■ **TEXT PASSAGE**:
"Don't worry," she said. "I'll get you in there."
Another thirty minutes went by. I couldn't stand it. I was going wild. I stood up and said, "To hell with this, I'm out of here."
"No, don't," she said, "I'll get you in right now."
She walked over, opened the door, stuck her head inside, and said, "Jerry Weintraub has been out here waiting three hours. It is time for you to see him."
A voice boomed back: "Okay, fine, bring him in."
It was the biggest office I'd ever seen. Everything was covered in brass and wood. Behind him was a credenza filled with Steuben glass. On his desk-it was the size of an aircraft carrier-was a model of the Wirtz family yacht, the Blackhawk, and a plane. Mr. Wirtz was alone in this office, and had been all afternoon, this enormous man, signing checks, which were piled beside him. He did not greet me. He just went on signing.
"What do you want?" he asked, without looking up.

■ **EXTRACTED MATERIAL**:
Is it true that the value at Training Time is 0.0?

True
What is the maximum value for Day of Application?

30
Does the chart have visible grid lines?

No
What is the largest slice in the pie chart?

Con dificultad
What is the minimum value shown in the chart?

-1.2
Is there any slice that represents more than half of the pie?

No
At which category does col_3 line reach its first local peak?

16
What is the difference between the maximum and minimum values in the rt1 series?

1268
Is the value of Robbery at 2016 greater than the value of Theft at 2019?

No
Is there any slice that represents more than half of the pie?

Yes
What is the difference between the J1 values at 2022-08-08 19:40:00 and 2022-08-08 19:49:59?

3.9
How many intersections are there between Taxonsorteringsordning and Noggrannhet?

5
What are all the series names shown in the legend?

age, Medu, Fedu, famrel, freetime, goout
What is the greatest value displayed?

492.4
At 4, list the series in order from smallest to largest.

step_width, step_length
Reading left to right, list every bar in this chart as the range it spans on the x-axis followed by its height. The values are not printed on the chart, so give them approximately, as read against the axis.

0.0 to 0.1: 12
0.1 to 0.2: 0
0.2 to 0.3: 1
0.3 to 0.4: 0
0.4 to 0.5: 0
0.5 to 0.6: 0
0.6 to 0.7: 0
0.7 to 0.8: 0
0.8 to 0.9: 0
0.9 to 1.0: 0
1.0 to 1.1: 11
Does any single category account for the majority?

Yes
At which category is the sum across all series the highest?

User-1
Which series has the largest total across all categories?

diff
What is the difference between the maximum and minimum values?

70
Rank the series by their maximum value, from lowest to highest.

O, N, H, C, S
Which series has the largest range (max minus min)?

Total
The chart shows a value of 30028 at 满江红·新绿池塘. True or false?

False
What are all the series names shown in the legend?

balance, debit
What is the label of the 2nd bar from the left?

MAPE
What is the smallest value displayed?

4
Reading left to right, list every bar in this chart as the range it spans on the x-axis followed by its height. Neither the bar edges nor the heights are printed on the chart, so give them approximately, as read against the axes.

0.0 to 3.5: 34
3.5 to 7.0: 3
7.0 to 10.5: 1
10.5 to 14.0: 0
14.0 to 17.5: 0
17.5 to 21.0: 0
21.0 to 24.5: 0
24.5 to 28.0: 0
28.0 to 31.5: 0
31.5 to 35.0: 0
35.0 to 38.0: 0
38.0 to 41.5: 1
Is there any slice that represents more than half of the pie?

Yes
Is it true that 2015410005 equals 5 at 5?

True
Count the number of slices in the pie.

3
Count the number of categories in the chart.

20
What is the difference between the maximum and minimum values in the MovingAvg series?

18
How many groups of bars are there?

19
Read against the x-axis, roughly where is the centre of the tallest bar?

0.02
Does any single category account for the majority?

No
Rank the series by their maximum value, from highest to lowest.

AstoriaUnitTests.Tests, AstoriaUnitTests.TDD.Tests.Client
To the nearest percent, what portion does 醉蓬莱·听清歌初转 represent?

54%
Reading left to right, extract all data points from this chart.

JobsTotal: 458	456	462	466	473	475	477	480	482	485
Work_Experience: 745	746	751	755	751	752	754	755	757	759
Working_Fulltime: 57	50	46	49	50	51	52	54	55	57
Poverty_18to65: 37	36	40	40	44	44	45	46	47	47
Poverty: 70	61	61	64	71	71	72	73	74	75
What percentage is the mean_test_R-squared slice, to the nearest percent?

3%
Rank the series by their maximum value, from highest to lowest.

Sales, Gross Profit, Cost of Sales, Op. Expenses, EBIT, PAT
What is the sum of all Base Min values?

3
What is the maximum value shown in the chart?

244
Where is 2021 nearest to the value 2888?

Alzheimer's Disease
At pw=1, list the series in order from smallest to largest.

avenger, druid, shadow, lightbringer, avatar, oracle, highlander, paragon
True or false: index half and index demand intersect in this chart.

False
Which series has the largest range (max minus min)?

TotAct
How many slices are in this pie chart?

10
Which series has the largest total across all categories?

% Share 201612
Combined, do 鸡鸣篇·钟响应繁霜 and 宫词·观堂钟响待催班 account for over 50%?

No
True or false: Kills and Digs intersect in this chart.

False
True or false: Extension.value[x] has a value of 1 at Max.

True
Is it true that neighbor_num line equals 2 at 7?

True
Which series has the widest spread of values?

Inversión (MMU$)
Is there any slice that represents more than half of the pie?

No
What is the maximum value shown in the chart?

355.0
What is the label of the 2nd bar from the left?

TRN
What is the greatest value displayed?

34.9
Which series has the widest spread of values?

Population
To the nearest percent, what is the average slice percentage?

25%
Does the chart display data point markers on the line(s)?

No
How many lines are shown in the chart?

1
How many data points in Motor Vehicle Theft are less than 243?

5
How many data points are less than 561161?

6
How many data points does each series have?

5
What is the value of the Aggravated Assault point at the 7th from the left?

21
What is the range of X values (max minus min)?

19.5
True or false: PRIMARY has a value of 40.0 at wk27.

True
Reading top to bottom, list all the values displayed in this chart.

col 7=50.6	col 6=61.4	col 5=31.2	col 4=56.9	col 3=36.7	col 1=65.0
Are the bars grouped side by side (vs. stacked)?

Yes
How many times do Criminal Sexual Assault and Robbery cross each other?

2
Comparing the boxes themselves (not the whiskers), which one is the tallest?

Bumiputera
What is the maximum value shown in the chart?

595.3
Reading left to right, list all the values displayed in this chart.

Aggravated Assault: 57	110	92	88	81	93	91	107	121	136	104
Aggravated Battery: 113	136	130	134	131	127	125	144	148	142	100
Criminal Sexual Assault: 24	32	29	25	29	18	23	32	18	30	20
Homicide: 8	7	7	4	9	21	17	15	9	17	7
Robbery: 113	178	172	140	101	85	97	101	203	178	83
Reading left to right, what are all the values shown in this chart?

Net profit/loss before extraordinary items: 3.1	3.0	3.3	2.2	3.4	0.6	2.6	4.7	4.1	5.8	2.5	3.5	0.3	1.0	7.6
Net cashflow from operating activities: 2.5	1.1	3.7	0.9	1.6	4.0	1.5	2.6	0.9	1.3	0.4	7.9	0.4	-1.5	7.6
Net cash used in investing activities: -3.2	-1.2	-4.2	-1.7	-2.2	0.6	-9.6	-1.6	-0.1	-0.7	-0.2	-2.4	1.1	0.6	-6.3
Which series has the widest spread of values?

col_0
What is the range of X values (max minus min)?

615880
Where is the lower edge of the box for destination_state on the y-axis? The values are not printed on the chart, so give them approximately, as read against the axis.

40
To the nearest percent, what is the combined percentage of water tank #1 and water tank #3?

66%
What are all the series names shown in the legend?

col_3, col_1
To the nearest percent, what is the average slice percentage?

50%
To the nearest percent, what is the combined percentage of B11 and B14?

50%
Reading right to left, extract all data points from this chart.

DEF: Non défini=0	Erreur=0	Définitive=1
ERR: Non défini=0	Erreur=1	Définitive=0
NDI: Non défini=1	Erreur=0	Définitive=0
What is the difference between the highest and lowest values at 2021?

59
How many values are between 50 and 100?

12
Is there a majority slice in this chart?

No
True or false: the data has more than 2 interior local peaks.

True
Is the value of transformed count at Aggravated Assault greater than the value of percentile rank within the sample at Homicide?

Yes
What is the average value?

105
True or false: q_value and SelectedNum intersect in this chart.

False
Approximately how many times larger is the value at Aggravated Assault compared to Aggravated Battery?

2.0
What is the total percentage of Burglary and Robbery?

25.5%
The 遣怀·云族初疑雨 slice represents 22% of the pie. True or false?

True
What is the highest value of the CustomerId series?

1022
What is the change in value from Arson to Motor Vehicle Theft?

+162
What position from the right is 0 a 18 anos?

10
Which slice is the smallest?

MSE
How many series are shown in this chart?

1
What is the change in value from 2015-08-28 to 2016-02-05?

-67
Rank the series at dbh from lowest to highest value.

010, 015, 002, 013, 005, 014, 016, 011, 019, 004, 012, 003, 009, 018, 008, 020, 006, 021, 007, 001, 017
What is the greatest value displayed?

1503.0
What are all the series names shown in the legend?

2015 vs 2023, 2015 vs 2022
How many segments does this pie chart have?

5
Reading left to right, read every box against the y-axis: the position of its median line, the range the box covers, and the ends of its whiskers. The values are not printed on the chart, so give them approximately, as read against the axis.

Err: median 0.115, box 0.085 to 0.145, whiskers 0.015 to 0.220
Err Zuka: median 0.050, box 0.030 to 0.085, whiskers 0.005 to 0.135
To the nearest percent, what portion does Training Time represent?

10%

■ **EXERCISE BRIEF**: Can you repeat the passage about waiting to see Mr. Wirtz, between "She walked over, opened" and "without looking up.", inclusive, substituting "suite" for "office" throughout?

■ **EXPECTED OUTPUT**:
She walked over, opened the door, stuck her head inside, and said, "Jerry Weintraub has been out here waiting three hours. It is time for you to see him."
A voice boomed back: "Okay, fine, bring him in."
It was the biggest suite I'd ever seen. Everything was covered in brass and wood. Behind him was a credenza filled with Steuben glass. On his desk-it was the size of an aircraft carrier-was a model of the Wirtz family yacht, the Blackhawk, and a plane. Mr. Wirtz was alone in this suite, and had been all afternoon, this enormous man, signing checks, which were piled beside him. He did not greet me. He just went on signing.
"What do you want?" he asked, without looking up.